Exercise objective:
Reproduce the records below, changing every occurrence of "small bowel" to "small intestine" and leaving all other text untouched.

+===+

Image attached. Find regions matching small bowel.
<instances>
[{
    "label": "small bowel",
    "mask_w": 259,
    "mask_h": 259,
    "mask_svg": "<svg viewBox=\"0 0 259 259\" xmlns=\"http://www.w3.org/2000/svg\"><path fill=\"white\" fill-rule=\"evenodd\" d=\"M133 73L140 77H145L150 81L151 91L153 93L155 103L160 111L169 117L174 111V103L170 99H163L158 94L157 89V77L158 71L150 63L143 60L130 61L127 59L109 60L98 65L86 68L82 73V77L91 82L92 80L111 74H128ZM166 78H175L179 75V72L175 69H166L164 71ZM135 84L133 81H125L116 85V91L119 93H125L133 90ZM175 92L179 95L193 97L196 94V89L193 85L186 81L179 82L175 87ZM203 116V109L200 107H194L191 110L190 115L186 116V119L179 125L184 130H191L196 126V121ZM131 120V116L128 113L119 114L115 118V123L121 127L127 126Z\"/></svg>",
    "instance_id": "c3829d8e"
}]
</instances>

+===+

The solution:
Image attached. Find regions matching small intestine.
<instances>
[{
    "label": "small intestine",
    "mask_w": 259,
    "mask_h": 259,
    "mask_svg": "<svg viewBox=\"0 0 259 259\" xmlns=\"http://www.w3.org/2000/svg\"><path fill=\"white\" fill-rule=\"evenodd\" d=\"M133 73L140 77H145L150 81L151 91L153 93L155 103L160 111L169 117L174 111V103L170 99H163L158 94L157 89V77L158 71L150 63L143 60L130 61L127 59L109 60L98 65L86 68L82 73V77L91 82L92 80L111 74H128ZM166 78H175L179 75V72L175 69H166L164 71ZM135 84L133 81H125L116 85V91L119 93H125L133 90ZM175 92L179 95L193 97L196 94V89L193 85L186 81L179 82L175 87ZM203 116V109L200 107H194L191 110L190 115L186 116V119L179 125L184 130H191L196 126V121ZM131 120V116L128 113L119 114L115 118V123L121 127L127 126Z\"/></svg>",
    "instance_id": "c3829d8e"
}]
</instances>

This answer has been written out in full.